# [Task directions]
Convert everything from the start of the lines down to the line containing "11 h 30 min" into a Markdown table with the columns "No." and "Line," omitting any blank lines.

(Data records)

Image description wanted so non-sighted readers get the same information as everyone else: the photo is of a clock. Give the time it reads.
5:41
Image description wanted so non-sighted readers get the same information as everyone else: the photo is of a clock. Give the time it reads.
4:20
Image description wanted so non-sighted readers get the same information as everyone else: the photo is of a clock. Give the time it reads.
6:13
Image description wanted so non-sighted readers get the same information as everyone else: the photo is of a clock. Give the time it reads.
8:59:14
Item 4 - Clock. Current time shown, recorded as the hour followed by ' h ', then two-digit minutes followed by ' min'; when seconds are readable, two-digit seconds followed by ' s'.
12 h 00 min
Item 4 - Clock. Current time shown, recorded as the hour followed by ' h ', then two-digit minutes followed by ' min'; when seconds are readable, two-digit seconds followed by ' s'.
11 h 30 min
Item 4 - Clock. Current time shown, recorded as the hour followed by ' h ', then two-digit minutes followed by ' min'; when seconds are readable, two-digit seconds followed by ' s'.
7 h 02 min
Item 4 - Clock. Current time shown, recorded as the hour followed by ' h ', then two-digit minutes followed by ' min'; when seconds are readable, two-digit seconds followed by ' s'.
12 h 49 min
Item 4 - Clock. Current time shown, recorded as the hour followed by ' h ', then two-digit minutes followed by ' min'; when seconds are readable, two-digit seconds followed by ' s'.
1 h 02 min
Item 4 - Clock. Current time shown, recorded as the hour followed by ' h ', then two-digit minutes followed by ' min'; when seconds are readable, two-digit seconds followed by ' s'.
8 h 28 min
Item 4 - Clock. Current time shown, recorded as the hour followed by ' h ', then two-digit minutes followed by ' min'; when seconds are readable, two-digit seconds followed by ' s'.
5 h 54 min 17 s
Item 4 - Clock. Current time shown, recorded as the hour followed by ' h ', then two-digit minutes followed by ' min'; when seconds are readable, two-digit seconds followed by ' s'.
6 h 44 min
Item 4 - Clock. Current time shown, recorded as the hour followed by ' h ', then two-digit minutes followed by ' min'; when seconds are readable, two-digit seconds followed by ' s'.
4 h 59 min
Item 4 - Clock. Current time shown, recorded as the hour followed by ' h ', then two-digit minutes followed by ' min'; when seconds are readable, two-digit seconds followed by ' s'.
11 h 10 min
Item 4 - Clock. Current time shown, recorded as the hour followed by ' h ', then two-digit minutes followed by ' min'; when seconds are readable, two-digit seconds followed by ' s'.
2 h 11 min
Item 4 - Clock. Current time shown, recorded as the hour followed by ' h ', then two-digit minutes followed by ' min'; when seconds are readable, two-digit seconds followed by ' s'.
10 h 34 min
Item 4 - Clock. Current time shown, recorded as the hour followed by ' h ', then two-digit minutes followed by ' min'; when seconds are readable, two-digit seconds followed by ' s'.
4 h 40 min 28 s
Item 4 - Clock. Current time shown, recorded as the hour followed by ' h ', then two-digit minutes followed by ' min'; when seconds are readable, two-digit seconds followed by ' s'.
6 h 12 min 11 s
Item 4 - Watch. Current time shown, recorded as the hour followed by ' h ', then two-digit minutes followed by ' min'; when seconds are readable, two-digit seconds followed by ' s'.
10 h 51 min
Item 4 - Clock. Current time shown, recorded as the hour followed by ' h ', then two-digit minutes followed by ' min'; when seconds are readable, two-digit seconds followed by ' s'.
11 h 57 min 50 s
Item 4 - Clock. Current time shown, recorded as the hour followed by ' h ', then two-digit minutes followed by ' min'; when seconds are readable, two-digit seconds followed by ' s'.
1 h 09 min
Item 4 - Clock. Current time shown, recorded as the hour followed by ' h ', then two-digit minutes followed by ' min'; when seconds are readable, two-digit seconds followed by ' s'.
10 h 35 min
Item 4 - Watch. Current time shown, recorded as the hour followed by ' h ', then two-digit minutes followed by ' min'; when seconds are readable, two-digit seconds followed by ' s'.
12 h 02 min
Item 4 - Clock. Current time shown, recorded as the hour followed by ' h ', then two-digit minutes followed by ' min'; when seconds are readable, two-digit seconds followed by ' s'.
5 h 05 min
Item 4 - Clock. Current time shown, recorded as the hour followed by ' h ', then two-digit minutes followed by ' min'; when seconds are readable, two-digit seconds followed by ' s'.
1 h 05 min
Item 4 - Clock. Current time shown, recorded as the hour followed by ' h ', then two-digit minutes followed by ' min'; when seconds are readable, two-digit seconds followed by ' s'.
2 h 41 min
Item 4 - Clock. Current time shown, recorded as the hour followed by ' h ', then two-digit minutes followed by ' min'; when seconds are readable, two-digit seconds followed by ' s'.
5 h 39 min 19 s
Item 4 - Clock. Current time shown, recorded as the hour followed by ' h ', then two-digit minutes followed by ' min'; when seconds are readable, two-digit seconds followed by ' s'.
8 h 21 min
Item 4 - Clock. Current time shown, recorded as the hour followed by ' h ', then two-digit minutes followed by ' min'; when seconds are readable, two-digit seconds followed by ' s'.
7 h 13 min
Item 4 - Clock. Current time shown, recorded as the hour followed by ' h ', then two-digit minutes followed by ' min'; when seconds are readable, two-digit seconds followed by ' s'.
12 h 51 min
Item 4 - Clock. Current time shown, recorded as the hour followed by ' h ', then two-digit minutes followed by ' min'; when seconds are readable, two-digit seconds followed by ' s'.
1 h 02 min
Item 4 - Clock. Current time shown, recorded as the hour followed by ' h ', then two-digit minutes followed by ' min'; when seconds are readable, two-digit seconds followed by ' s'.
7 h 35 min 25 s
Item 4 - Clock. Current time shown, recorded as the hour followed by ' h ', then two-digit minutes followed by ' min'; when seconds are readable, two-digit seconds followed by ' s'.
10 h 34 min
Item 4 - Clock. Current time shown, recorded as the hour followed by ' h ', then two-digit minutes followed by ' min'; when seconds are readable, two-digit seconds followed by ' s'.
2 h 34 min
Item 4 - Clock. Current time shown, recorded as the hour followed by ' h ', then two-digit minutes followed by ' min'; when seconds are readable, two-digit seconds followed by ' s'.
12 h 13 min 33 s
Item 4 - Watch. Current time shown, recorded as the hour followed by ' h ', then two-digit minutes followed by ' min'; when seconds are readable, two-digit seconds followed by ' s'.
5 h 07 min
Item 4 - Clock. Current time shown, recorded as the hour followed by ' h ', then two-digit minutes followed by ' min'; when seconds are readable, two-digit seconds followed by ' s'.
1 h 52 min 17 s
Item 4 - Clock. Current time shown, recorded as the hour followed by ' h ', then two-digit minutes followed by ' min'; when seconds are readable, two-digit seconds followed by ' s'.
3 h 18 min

# [Answer]
| No. | Line |
|---|---|
| 1 | Image description wanted so non-sighted readers get the same information as everyone else: the photo is of a clock. Give the time it reads. |
| 2 | 5:41 |
| 3 | Image description wanted so non-sighted readers get the same information as everyone else: the photo is of a clock. Give the time it reads. |
| 4 | 4:20 |
| 5 | Image description wanted so non-sighted readers get the same information as everyone else: the photo is of a clock. Give the time it reads. |
| 6 | 6:13 |
| 7 | Image description wanted so non-sighted readers get the same information as everyone else: the photo is of a clock. Give the time it reads. |
| 8 | 8:59:14 |
| 9 | Item 4 - Clock. Current time shown, recorded as the hour followed by ' h ', then two-digit minutes followed by ' min'; when seconds are readable, two-digit seconds followed by ' s'. |
| 10 | 12 h 00 min |
| 11 | Item 4 - Clock. Current time shown, recorded as the hour followed by ' h ', then two-digit minutes followed by ' min'; when seconds are readable, two-digit seconds followed by ' s'. |
| 12 | 11 h 30 min |